User Workers contain code written by your customers. Your customer sends their code to your platform, and then you make an API request to deploy a user Worker on their behalf. User Workers are deployed to a dispatch namespace and invoked by your dynamic dispatch Worker. You can provide user Workers with [bindings](https://developers.cloudflare.com/cloudflare-for-platforms/workers-for-platforms/configuration/bindings/) to access KV, D1, R2, and other Cloudflare resources.

![Deployment and management flow](https://developers.cloudflare.com/_astro/programmable-platforms-6.BfYznbr5_2d88FE.svg) 
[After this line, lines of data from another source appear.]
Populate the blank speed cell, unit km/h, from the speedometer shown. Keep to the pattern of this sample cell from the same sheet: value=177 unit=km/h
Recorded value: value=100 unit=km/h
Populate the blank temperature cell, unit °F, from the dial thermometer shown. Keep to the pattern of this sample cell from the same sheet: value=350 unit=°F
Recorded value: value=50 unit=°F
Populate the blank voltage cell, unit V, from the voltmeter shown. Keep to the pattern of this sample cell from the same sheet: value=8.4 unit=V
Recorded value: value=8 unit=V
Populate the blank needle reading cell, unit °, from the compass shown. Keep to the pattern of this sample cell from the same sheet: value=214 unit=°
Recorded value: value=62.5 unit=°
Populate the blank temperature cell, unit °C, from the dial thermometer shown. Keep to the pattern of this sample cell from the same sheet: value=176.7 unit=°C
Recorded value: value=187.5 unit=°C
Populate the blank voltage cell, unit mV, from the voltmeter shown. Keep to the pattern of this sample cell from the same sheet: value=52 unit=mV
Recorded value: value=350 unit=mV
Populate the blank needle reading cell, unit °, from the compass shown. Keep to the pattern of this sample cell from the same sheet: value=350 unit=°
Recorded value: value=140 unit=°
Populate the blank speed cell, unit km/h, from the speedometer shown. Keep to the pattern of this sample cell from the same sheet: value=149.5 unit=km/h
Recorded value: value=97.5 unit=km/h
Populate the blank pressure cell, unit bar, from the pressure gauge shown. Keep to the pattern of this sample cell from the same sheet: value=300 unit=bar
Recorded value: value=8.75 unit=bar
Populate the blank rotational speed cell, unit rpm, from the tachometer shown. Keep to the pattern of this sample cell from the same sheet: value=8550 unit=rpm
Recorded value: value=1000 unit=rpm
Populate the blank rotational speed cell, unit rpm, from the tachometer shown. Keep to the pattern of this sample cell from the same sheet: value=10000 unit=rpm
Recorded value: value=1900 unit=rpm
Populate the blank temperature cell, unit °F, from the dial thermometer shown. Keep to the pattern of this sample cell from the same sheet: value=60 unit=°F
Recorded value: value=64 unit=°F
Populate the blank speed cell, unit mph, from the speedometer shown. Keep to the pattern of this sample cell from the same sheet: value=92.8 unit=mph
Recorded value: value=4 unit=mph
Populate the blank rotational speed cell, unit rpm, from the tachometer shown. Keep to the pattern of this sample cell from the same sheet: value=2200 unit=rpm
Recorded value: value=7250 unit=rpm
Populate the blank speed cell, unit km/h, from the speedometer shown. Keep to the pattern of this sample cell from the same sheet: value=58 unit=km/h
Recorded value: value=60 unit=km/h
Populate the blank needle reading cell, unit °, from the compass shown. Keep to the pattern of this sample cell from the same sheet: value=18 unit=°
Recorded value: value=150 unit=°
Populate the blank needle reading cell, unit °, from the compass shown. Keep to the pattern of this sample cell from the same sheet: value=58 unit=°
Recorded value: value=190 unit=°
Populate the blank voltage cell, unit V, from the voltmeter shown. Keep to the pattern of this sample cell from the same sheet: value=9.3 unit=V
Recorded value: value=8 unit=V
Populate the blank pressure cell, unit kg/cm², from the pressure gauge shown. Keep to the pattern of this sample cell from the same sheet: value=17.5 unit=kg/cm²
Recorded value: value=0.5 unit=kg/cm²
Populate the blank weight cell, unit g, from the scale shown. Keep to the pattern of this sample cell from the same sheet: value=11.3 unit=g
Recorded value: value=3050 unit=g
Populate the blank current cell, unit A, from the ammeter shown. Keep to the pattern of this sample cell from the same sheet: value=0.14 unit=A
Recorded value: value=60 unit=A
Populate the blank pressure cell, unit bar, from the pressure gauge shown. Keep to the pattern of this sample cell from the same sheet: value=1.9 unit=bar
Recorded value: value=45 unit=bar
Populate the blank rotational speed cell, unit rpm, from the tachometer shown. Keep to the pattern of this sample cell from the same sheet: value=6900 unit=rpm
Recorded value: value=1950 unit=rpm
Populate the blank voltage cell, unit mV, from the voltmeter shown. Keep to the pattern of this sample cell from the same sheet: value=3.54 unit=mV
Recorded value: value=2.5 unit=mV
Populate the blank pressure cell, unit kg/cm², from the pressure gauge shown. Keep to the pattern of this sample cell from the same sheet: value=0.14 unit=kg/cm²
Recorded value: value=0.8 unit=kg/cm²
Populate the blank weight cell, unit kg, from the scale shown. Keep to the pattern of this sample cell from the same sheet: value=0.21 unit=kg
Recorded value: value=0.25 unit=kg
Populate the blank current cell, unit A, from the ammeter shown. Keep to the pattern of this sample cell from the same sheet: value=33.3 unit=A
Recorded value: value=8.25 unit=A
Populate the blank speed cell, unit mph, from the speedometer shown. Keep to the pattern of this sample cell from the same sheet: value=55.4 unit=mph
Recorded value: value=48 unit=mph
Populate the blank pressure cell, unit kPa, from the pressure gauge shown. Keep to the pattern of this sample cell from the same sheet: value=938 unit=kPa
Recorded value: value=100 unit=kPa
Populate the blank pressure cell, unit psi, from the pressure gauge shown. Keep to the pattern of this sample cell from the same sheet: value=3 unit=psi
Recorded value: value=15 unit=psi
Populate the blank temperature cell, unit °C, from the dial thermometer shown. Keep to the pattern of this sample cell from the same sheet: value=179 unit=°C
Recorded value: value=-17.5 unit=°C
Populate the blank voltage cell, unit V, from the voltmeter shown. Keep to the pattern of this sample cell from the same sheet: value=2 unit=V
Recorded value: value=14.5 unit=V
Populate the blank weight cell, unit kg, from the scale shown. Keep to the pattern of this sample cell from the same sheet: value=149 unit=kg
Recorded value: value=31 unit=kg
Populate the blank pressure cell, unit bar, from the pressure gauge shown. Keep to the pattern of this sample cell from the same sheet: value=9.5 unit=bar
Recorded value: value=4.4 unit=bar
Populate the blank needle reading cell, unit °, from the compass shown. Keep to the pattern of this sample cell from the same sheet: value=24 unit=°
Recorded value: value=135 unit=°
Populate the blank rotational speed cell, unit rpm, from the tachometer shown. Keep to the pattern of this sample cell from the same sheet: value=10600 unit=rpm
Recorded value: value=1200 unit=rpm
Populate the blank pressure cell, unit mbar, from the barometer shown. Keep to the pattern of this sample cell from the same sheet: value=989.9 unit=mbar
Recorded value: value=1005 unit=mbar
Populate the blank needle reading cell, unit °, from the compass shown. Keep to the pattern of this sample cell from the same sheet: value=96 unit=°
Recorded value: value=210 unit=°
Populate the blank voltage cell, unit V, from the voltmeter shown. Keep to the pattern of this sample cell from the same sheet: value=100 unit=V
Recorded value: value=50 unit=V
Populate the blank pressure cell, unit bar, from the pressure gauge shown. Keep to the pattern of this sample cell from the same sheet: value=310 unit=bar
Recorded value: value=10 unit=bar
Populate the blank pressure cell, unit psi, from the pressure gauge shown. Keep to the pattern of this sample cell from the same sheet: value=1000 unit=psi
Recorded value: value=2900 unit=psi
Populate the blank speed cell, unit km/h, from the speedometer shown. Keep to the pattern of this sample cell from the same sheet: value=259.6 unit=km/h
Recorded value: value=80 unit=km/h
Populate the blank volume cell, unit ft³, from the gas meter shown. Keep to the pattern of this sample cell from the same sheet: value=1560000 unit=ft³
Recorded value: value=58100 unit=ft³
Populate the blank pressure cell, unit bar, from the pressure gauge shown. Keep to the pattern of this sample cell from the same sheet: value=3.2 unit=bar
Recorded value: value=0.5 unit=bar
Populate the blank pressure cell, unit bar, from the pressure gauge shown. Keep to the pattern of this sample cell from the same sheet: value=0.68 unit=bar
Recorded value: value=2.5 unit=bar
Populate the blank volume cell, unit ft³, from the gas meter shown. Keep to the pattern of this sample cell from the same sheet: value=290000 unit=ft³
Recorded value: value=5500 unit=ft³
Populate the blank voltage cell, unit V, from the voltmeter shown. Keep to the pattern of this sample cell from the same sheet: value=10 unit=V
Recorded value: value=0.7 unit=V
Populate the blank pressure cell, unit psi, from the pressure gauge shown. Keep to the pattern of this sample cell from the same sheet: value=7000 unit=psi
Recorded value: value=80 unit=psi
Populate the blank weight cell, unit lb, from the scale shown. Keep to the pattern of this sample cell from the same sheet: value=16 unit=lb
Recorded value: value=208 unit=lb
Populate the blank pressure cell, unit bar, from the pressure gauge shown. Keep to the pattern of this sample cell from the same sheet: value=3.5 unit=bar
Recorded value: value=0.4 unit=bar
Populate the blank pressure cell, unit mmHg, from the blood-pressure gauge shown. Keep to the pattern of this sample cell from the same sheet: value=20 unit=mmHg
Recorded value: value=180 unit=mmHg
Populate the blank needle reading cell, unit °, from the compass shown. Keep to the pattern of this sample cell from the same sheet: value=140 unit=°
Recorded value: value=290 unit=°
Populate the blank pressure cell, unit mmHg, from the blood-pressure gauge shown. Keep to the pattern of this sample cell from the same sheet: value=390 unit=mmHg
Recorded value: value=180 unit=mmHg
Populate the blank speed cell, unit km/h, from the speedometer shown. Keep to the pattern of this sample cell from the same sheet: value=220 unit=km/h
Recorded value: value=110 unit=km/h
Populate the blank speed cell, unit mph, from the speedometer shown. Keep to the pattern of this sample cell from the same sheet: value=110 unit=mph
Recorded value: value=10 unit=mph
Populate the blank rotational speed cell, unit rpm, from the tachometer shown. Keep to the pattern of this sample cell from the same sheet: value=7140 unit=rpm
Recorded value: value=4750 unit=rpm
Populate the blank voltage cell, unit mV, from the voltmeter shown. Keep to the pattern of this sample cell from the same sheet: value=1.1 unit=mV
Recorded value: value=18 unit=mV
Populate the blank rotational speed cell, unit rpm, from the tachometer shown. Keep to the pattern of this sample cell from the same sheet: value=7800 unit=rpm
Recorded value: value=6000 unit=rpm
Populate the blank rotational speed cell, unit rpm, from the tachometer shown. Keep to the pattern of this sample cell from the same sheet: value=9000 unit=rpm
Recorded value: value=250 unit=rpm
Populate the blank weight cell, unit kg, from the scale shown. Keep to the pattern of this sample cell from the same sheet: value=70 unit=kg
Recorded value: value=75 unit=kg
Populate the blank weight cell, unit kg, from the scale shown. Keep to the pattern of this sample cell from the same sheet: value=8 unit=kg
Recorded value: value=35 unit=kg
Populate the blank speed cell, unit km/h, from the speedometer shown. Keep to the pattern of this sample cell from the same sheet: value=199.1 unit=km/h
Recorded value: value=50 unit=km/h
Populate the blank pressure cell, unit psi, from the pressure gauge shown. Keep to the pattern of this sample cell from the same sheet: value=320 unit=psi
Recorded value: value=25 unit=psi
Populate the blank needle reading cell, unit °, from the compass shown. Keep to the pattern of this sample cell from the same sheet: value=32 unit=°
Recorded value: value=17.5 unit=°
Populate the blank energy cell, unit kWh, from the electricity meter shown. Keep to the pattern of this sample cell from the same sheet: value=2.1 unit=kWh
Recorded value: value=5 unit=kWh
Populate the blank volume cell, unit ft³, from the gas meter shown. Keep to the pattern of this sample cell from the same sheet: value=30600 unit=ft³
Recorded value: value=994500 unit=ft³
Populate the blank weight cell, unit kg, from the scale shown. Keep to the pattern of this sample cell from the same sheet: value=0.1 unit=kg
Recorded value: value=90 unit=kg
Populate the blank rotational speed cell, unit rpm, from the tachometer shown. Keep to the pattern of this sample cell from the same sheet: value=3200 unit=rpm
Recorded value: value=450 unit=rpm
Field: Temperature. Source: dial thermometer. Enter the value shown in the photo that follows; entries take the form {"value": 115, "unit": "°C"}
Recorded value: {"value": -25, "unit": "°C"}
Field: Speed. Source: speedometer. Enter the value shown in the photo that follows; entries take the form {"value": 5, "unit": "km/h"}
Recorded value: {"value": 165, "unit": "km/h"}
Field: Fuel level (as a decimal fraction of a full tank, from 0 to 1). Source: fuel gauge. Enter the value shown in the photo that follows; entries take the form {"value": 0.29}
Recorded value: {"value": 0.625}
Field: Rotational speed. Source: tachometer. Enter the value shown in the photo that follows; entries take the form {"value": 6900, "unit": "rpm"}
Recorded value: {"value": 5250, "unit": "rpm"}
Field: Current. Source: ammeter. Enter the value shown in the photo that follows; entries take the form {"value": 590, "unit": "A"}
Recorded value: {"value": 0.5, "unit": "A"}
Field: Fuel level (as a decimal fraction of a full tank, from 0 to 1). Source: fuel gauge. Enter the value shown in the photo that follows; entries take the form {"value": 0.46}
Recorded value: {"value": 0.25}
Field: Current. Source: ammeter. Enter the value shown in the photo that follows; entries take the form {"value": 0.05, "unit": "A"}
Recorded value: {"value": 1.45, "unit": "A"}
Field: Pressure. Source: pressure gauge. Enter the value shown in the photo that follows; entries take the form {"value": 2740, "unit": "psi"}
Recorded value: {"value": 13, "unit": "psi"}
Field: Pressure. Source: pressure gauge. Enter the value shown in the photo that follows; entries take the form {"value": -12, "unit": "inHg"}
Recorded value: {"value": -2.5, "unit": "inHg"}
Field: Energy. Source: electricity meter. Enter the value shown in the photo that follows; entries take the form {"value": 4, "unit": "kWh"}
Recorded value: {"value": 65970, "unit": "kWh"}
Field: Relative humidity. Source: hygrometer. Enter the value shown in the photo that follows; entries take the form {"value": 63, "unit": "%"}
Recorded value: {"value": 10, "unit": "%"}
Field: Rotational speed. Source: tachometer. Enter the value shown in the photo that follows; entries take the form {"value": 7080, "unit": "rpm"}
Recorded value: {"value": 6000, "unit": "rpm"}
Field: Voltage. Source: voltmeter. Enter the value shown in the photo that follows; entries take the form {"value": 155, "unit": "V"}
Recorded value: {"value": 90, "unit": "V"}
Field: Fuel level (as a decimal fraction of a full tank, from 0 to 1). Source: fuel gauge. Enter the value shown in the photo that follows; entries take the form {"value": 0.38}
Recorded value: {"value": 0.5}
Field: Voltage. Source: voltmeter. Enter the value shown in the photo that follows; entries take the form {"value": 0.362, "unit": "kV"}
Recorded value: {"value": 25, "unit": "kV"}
### Outbound Worker (optional)

An [outbound Worker](https://developers.cloudflare.com/cloudflare-for-platforms/workers-for-platforms/configuration/outbound-workers/) intercepts [fetch()](https://developers.cloudflare.com/workers/runtime-apis/fetch/) requests made by user Workers. Use it to:

* **Control egress** \- Block or allow external API calls from customer code
* **Log requests** \- Track what external services customers are calling
* **Modify requests** \- Add authentication headers or transform requests before they leave your platform
![Outbound Worker egress control pattern](https://developers.cloudflare.com/_astro/programmable-platforms-3.C-LkeZtS_Z19nioR.svg) 

### Request lifecycle

1. A request arrives at your dynamic dispatch Worker (for example, `customer-a.example.com/api`)
2. Your dynamic dispatch Worker determines which user Worker should handle the request
3. The dynamic dispatch Worker calls `env.DISPATCHER.get("customer-a")` to get the user Worker
4. The user Worker executes. If it makes external `fetch()` calls and an outbound Worker is configured, those requests pass through the outbound Worker first.
5. The user Worker returns a response
6. Your dynamic dispatch Worker can optionally modify the response before returning it

---

## Workers for Platforms versus Service bindings

Both Workers for Platforms and [Service bindings](https://developers.cloudflare.com/workers/runtime-apis/bindings/service-bindings/) enable Worker-to-Worker communication. Use Service bindings when you know exactly which Workers need to communicate. Use Workers for Platforms when user Workers are uploaded dynamically by your customers.

You can use both simultaneously - your dynamic dispatch Worker can use Service bindings to call internal services while also dispatching to user Workers in a namespace.